Work-Life-Balance ist besser möglich
Ein weiteres Klischee bejaht Wegelin jedoch. Im Gegensatz zur oft angespannten Hektik und der fiebrigen Atmosphäre in Restaurantküchen bis spät in die Nachtstunden, zeichnen sich Heimküchen durch eingespielte Abläufe, gute Planbarkeit und entspannte Atmosphäre aus, mit Arbeitseinsätzen, die noch vor 18 Uhr zu Ende sind. «Das Klischee stimmt und hat auch Folgen», meint Wegelin, denn: «Soziale Arbeitszeiten und Verträglichkeit veranlassen viele Köche der Spitzengastronomie dazu, die Stelle eines Küchenchefs in Heim- oder Spitalküchen zu ergattern.» Und dann geben sie hier ihr grosses Know-how an die Lernenden weiter.
«Soziale Arbeitszeiten und Verträglichkeit veranlassen viele Köche der Spitzengastronomie, die Stelle eines Küchenchefs in Heim- oder Spitalküchen zu ergattern. Und dann geben sie hier ihr grosses Know-how an die Lernenden weiter.» Lorenz Wegelin, Gesamtleiter Hotellerie und stellvertretender Geschäftsleiter von Domicil Lentulus
So ist es schon Wegelin ergangen. Er stand als Lernender in der Küche des Inselspitals und wurde dort von einem Küchenchef gefördert, der der Familie zuliebe den Herd des Spitzenrestaurants verlassen hatte. Und so gewann Wegelin vor 20 Jahren die Schweizer Meisterschaft an der ersten Austragung des Gusto-Kochwettbewerbs. Auch Wegelin hat die hohe Kunst der Spitzengastronomie unter anderen im Berner Restaurant «Schöngrün» gepflegt, bevor er aus obigem Grund zur Heimküche wechselte. Was Wegelin für die Heimküche betont und auch von Gusto-Teilnehmenden bestätigt wird, betrifft die marktfrische Zubereitung des verarbeiteten Gemüses, das möglichst regional eingekauft wird; einzelne Ausnahmen sind Grünerbsen und Spinat aus der Gefriertruhe.
━━━━━━━━━━━━━━━━━━━━
§ AUFGABE
Prüfen Sie, ob die folgenden Aussagen mit dem Text über Heimküchen übereinstimmen, und belegen Sie jede Antwort (Ja oder Nein) mit den entscheidenden Worten des Textes im genauen Wortlaut. (a) Die Arbeitseinsätze in Heimküchen enden vor 18 Uhr. (b) Wegelin gewann die Schweizer Meisterschaft vor zehn Jahren. (c) Sämtliches Gemüse in der Heimküche wird ohne Ausnahme marktfrisch verarbeitet.
━━━━━━━━━━━━━━━━━━━━
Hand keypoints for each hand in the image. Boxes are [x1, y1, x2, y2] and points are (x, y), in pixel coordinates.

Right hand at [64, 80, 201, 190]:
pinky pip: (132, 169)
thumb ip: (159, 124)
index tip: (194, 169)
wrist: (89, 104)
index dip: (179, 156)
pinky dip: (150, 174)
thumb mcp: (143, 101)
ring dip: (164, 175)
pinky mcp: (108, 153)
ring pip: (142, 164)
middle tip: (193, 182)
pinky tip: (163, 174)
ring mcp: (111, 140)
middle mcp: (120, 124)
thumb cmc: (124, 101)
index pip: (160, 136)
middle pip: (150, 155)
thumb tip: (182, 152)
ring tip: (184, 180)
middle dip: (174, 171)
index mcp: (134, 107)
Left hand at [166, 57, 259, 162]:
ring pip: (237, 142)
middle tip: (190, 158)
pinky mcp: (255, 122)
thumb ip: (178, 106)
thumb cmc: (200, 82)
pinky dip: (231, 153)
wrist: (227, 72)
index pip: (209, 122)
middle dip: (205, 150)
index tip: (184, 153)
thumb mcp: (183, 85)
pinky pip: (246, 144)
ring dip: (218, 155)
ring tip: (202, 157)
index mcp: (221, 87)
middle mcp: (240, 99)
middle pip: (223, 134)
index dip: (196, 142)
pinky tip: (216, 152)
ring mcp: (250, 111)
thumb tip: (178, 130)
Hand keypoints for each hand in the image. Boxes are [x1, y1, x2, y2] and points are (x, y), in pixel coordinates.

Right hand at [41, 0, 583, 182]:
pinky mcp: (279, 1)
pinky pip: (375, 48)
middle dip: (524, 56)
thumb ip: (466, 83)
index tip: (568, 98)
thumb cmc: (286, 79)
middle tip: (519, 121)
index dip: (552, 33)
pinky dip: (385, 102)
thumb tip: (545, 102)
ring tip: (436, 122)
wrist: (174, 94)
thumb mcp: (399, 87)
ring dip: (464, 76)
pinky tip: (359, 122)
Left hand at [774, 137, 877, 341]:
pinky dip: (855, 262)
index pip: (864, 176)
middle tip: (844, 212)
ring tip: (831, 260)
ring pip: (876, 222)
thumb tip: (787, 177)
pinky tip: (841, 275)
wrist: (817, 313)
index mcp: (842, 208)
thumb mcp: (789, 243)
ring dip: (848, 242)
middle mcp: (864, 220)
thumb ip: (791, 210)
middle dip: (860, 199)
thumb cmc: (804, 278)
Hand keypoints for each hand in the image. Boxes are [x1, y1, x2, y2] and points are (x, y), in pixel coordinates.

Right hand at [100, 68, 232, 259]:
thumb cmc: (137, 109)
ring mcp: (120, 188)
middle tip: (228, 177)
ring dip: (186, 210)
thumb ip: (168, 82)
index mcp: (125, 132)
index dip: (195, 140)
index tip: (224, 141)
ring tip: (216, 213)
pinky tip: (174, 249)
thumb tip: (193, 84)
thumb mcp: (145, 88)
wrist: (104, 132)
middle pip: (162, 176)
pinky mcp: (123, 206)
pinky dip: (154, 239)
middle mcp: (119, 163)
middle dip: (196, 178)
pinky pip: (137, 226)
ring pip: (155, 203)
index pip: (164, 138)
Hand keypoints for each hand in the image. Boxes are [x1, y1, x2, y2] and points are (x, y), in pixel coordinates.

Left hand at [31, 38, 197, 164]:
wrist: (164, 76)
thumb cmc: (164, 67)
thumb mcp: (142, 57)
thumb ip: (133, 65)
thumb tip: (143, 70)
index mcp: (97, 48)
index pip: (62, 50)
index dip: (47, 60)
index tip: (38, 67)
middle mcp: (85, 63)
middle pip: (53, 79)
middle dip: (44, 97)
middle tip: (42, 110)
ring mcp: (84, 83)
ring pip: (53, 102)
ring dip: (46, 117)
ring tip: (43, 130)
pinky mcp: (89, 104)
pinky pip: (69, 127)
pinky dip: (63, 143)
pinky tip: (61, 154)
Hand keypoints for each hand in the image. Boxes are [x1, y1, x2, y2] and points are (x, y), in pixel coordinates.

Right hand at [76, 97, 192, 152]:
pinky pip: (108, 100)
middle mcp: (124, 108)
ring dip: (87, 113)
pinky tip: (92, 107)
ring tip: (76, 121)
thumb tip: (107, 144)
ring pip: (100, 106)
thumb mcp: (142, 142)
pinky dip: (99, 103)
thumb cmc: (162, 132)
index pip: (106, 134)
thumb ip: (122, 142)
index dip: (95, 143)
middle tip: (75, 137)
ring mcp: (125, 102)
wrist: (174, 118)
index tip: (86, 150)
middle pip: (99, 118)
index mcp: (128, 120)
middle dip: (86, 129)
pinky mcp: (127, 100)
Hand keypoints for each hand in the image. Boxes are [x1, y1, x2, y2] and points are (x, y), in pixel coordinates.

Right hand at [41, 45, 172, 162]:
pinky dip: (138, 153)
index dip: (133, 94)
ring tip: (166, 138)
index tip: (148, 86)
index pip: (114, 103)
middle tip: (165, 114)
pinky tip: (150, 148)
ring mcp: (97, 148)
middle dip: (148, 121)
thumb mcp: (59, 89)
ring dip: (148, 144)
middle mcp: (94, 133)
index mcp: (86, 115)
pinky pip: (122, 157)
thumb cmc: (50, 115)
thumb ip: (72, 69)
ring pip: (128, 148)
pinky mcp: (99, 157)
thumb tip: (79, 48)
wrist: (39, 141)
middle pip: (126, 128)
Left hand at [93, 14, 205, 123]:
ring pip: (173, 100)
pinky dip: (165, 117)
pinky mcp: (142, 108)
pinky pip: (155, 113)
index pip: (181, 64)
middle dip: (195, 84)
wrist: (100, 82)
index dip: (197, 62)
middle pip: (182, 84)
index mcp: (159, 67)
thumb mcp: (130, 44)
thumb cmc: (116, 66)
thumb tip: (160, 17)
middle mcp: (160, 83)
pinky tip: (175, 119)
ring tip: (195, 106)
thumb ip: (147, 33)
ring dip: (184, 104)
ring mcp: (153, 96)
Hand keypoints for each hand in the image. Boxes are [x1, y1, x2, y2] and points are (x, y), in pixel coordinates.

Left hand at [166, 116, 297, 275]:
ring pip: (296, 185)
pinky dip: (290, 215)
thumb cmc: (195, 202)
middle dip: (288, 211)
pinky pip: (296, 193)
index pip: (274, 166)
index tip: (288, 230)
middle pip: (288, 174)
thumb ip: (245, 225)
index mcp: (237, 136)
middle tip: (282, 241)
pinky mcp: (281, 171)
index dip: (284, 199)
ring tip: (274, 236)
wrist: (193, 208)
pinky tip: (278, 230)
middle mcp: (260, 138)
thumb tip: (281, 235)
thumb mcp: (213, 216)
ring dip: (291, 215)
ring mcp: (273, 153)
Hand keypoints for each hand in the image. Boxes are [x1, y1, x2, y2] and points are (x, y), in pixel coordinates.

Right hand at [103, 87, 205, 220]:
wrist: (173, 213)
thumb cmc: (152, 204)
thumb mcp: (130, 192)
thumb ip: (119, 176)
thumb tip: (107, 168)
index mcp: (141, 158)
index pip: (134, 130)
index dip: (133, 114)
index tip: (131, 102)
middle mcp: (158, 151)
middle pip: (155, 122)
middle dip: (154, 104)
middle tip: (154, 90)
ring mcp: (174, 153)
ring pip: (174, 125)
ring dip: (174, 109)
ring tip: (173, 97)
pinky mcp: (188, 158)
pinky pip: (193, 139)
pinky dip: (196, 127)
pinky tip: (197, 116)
━━━━━━━━━━━━━━━━━━━━
§ LÖSUNG
(a) Ja: «mit Arbeitseinsätzen, die noch vor 18 Uhr zu Ende sind»
(b) Nein: «Und so gewann Wegelin vor 20 Jahren die Schweizer Meisterschaft»
(c) Nein: «einzelne Ausnahmen sind Grünerbsen und Spinat aus der Gefriertruhe»